Looking through the side windows, our leaders see only what is passing. They are therefore given to projecting their plans into the future as if it were a blank space. Moreover, since the configuration of their craft does not actually permit them to view the terrain ahead, they perceive it as they would like it to be, rather than as it actually is. It is, sadly, the common fault of visionaries.
This in part explains why European leaders have been taken aback by successive democratic ‘shocks:’ in Ireland twice, in France (almost twice if you count the whiskered Maastricht result) in Denmark and in the Netherlands. It explains why confidence in the European leadership is at such a low ebb and why, despite great efforts, interest in and turnout for the European Parliament elections is pathetic given their potential importance.
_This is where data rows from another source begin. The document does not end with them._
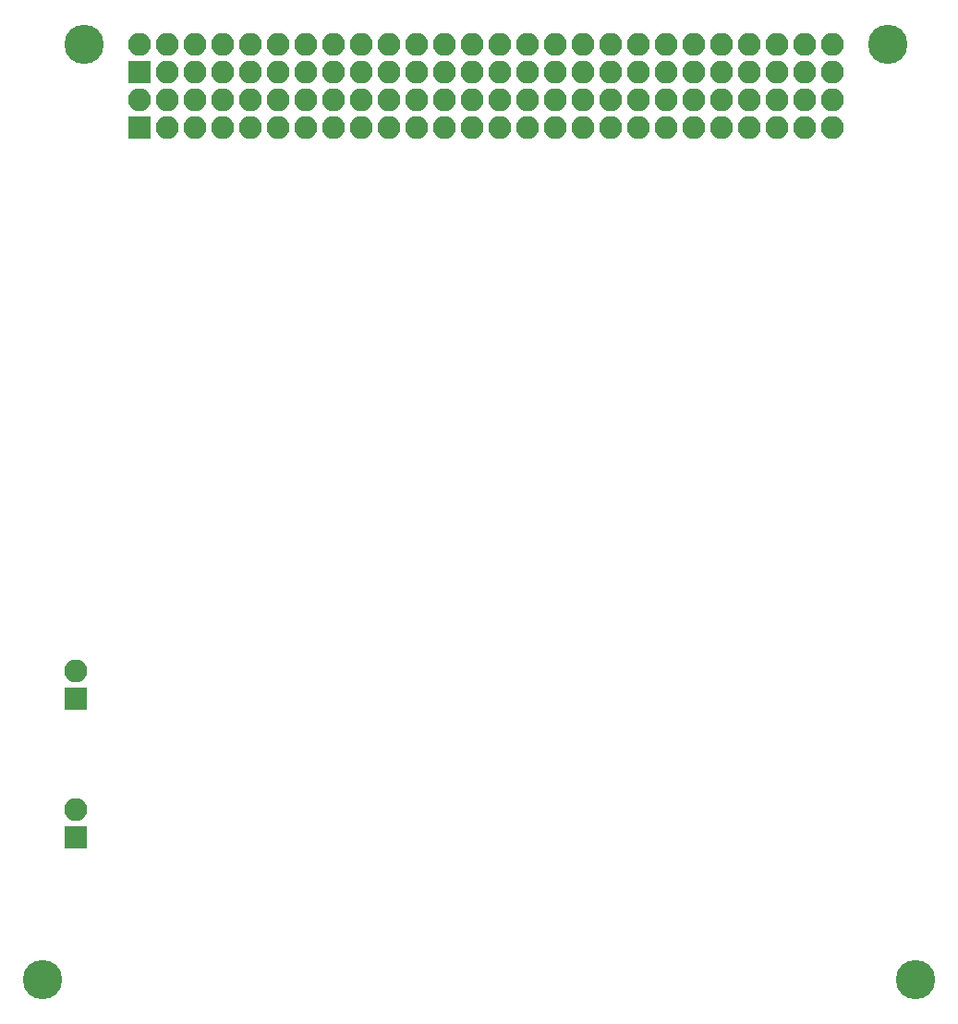
<source format=gbs>
G04 #@! TF.FileFunction,Soldermask,Bot*
%FSLAX46Y46*%
G04 Gerber Fmt 4.6, Leading zero omitted, Abs format (unit mm)*
G04 Created by KiCad (PCBNEW 4.0.7) date Tue Jul  3 17:04:54 2018*
%MOMM*%
%LPD*%
G01*
G04 APERTURE LIST*
%ADD10C,0.100000*%
%ADD11R,2.100000X2.100000*%
%ADD12O,2.100000X2.100000*%
%ADD13C,3.600000*%
G04 APERTURE END LIST*
D10*
D11*
X118110000Y-60960000D03*
D12*
X118110000Y-58420000D03*
X120650000Y-60960000D03*
X120650000Y-58420000D03*
X123190000Y-60960000D03*
X123190000Y-58420000D03*
X125730000Y-60960000D03*
X125730000Y-58420000D03*
X128270000Y-60960000D03*
X128270000Y-58420000D03*
X130810000Y-60960000D03*
X130810000Y-58420000D03*
X133350000Y-60960000D03*
X133350000Y-58420000D03*
X135890000Y-60960000D03*
X135890000Y-58420000D03*
X138430000Y-60960000D03*
X138430000Y-58420000D03*
X140970000Y-60960000D03*
X140970000Y-58420000D03*
X143510000Y-60960000D03*
X143510000Y-58420000D03*
X146050000Y-60960000D03*
X146050000Y-58420000D03*
X148590000Y-60960000D03*
X148590000Y-58420000D03*
X151130000Y-60960000D03*
X151130000Y-58420000D03*
X153670000Y-60960000D03*
X153670000Y-58420000D03*
X156210000Y-60960000D03*
X156210000Y-58420000D03*
X158750000Y-60960000D03*
X158750000Y-58420000D03*
X161290000Y-60960000D03*
X161290000Y-58420000D03*
X163830000Y-60960000D03*
X163830000Y-58420000D03*
X166370000Y-60960000D03*
X166370000Y-58420000D03*
X168910000Y-60960000D03*
X168910000Y-58420000D03*
X171450000Y-60960000D03*
X171450000Y-58420000D03*
X173990000Y-60960000D03*
X173990000Y-58420000D03*
X176530000Y-60960000D03*
X176530000Y-58420000D03*
X179070000Y-60960000D03*
X179070000Y-58420000D03*
X181610000Y-60960000D03*
X181610000Y-58420000D03*
D11*
X118110000Y-55879995D03*
D12*
X118110000Y-53339995D03*
X120650000Y-55879995D03*
X120650000Y-53339995D03*
X123190000Y-55879995D03*
X123190000Y-53339995D03*
X125730000Y-55879995D03*
X125730000Y-53339995D03*
X128270000Y-55879995D03*
X128270000Y-53339995D03*
X130810000Y-55879995D03*
X130810000Y-53339995D03*
X133350000Y-55879995D03*
X133350000Y-53339995D03*
X135890000Y-55879995D03*
X135890000Y-53339995D03*
X138430000Y-55879995D03*
X138430000Y-53339995D03*
X140970000Y-55879995D03*
X140970000Y-53339995D03*
X143510000Y-55879995D03*
X143510000Y-53339995D03*
X146050000Y-55879995D03*
X146050000Y-53339995D03*
X148590000Y-55879995D03*
X148590000Y-53339995D03*
X151130000Y-55879995D03*
X151130000Y-53339995D03*
X153670000Y-55879995D03*
X153670000Y-53339995D03*
X156210000Y-55879995D03*
X156210000Y-53339995D03*
X158750000Y-55879995D03*
X158750000Y-53339995D03*
X161290000Y-55879995D03*
X161290000Y-53339995D03*
X163830000Y-55879995D03*
X163830000Y-53339995D03*
X166370000Y-55879995D03*
X166370000Y-53339995D03*
X168910000Y-55879995D03*
X168910000Y-53339995D03*
X171450000Y-55879995D03*
X171450000Y-53339995D03*
X173990000Y-55879995D03*
X173990000Y-53339995D03*
X176530000Y-55879995D03*
X176530000Y-53339995D03*
X179070000Y-55879995D03*
X179070000Y-53339995D03*
X181610000Y-55879995D03*
X181610000Y-53339995D03*
D11*
X112268000Y-113284000D03*
D12*
X112268000Y-110744000D03*
D13*
X113030000Y-53340000D03*
X186690000Y-53340000D03*
X109220000Y-139070000D03*
X189230000Y-139070000D03*
D11*
X112268000Y-125984000D03*
D12*
X112268000Y-123444000D03*
M02*

</source>
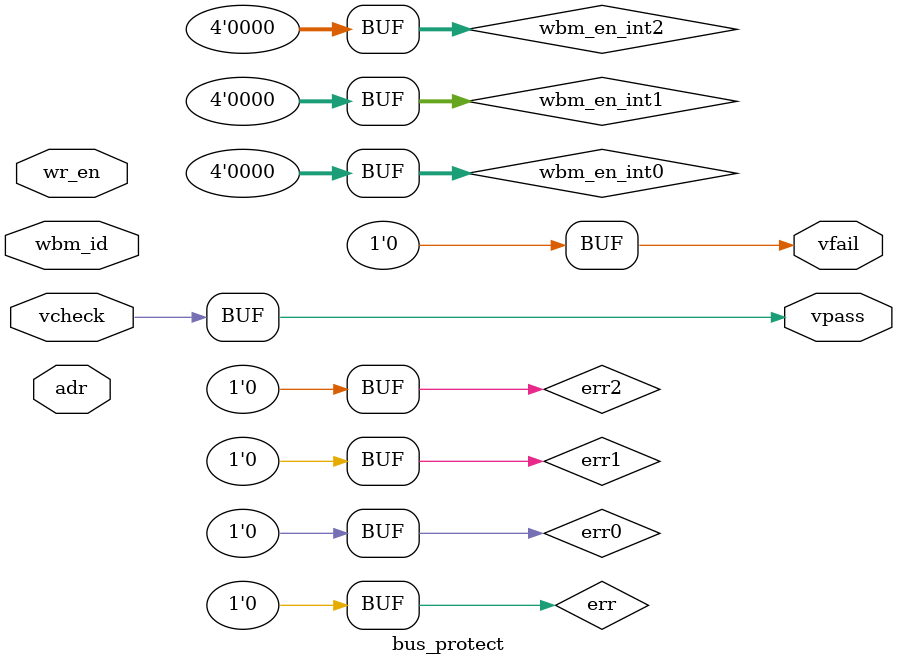
<source format=v>
`define WR_BIT 0
`define RD_BIT 1

module bus_protect(
    vcheck,
    vfail, vpass,
    adr,
    wr_en,
    wbm_id
  );
  parameter RESTRICTION0 = 38'b0;
  parameter RESTRICTION1 = 38'b0;
  parameter RESTRICTION2 = 38'b0;


  input  vcheck;
  output vfail, vpass;
  input  [15:0] adr;
  input  wr_en;
  input   [3:0] wbm_id;

  wire addrmatch0 = adr >= RESTRICTION0[17:2] && adr <= RESTRICTION0[33:18] ? 1'b1 : 1'b0;
  wire addrmatch1 = adr >= RESTRICTION1[17:2] && adr <= RESTRICTION1[33:18] ? 1'b1 : 1'b0;
  wire addrmatch2 = adr >= RESTRICTION2[17:2] && adr <= RESTRICTION2[33:18] ? 1'b1 : 1'b0;

  wire [3:0] wbm_en_int0 = RESTRICTION0[34 + 4 - 1:34];
  wire [3:0] wbm_en_int1 = RESTRICTION1[34 + 4 - 1:34];
  wire [3:0] wbm_en_int2 = RESTRICTION2[34 + 4 - 1:34];

  wire wbm_en0 = (wbm_en_int0 & wbm_id) != 4'b0;
  wire wbm_en1 = (wbm_en_int1 & wbm_id) != 4'b0;
  wire wbm_en2 = (wbm_en_int2 & wbm_id) != 4'b0;

  wire err0 = wbm_en0 & addrmatch0 & (RESTRICTION0[`WR_BIT] & wr_en | RESTRICTION0[`RD_BIT] & ~wr_en);
  wire err1 = wbm_en1 & addrmatch1 & (RESTRICTION1[`WR_BIT] & wr_en | RESTRICTION1[`RD_BIT] & ~wr_en);
  wire err2 = wbm_en2 & addrmatch2 & (RESTRICTION2[`WR_BIT] & wr_en | RESTRICTION2[`RD_BIT] & ~wr_en);

  wire err = err0 | err1 | err2;

  assign vfail = vcheck & err;
  assign vpass = vcheck & ~err;

endmodule

</source>
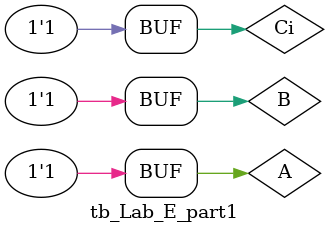
<source format=v>
`timescale 1ns / 1ps


module tb_Lab_E_part1;

	// Inputs
	reg A;
	reg B;
	reg Ci;

	// Outputs
	wire Sum;
	wire Co;

	// Instantiate the Unit Under Test (UUT)
	Lab_E_part1 uut (
		.A(A), 
		.B(B), 
		.Ci(Ci), 
		.Sum(Sum), 
		.Co(Co)
	);

	initial begin
		// Initialize Inputs
		A=1'b0; B=1'b0; Ci=1'b0;
		#10 A=1'b0; B=1'b0; Ci=1'b1;
		#10 A=1'b0; B=1'b1; Ci=1'b0;
		#10 A=1'b0; B=1'b1; Ci=1'b1;
		#10 A=1'b1; B=1'b0; Ci=1'b0;
		#10 A=1'b1; B=1'b0; Ci=1'b1;
		#10 A=1'b1; B=1'b1; Ci=1'b0;
		#10 A=1'b1; B=1'b1; Ci=1'b1;
		
		// Wait 100 ns for global reset to finish
		#100;
        
		// Add stimulus here

	end
      
endmodule


</source>
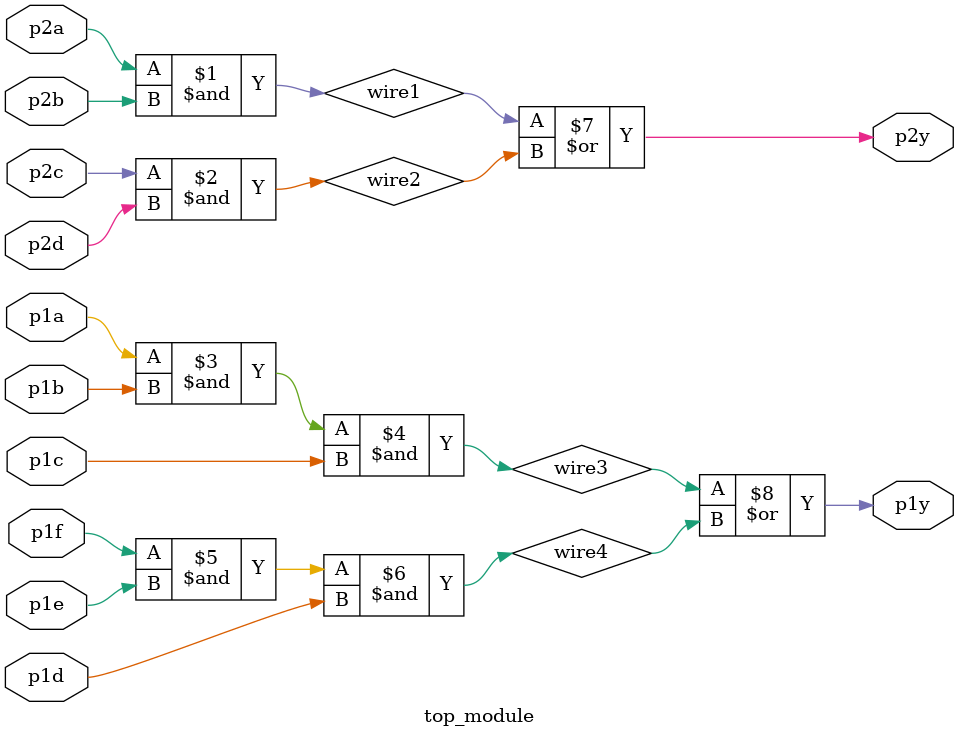
<source format=v>
module top_module ( 
    input p1a, p1b, p1c, p1d, p1e, p1f,
    output p1y,
    input p2a, p2b, p2c, p2d,
    output p2y );
    
    wire wire1, wire2, wire3, wire4;
    assign wire1 = p2a & p2b; 
    assign wire2 = p2c & p2d;
    assign wire3 = p1a & p1b & p1c; 
    assign wire4 = p1f & p1e & p1d;
    assign p2y = wire1 | wire2; 
    assign p1y = wire3 | wire4;


endmodule

</source>
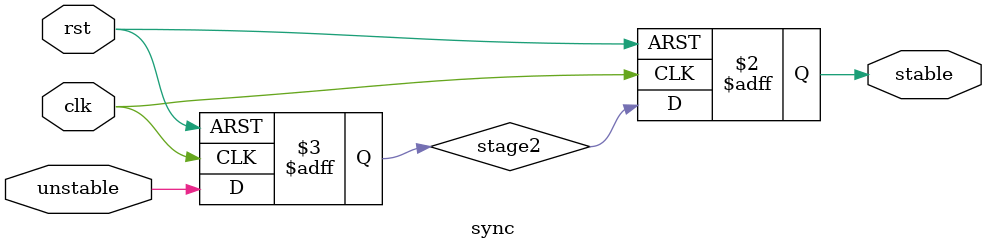
<source format=v>
`timescale 1ns / 1ps


module sync(
        input wire clk,
        input wire rst,
        input wire unstable,
        output reg stable
    );

        reg stage2;
    always @(posedge rst or posedge clk) 
    begin
        if (rst)
        begin
            stable <= 0;
            stage2 <= 0;
        end
        else
        begin
            stage2 <= unstable;
            stable <= stage2;   
        end
    end

endmodule

</source>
Looking out of the side windows today the focus is all on the Lisbon Treaty and the second Irish referendum. It is not on the future – on what is likely to happen when Lisbon is in place. The Irish, shocked by the recession that has ravaged their buoyant economy, will probably be cowed into voting ‘yes’ this second time round. But would they be voting ‘yes’ had their been no recession?
Isn’t the real problem which, with their front vision occluded, European leaders cannot see, the fact that ordinary people have no control over the direction in which they are being taken? Over what is being done in their name?
And now, in this already febrile consensus, Europeans will find they have foist upon them, in sudden and grotesque manner, a new college of European Commissioners, a new Foreign Minister – in effect a European Secretary of State – new Presidents of the European Parliament, of the European Commission, and a President of the European Council who will doubtless become the grandest panjandrum of them all, a European President seated beside Obama, Medvedev and Hu in global councils.
We are probably but a few months from all this but, with few exceptions, the runners in this glittering race are hidden away from public view: no names, no policies, no programmes.
All will be selected behind closed doors in a stitch-up between countries and between parties.
This, I predict, will cause trouble ahead – it is our moon rushing up to meet us. But as they look through their side windows, it is one our leaders are still failing to see.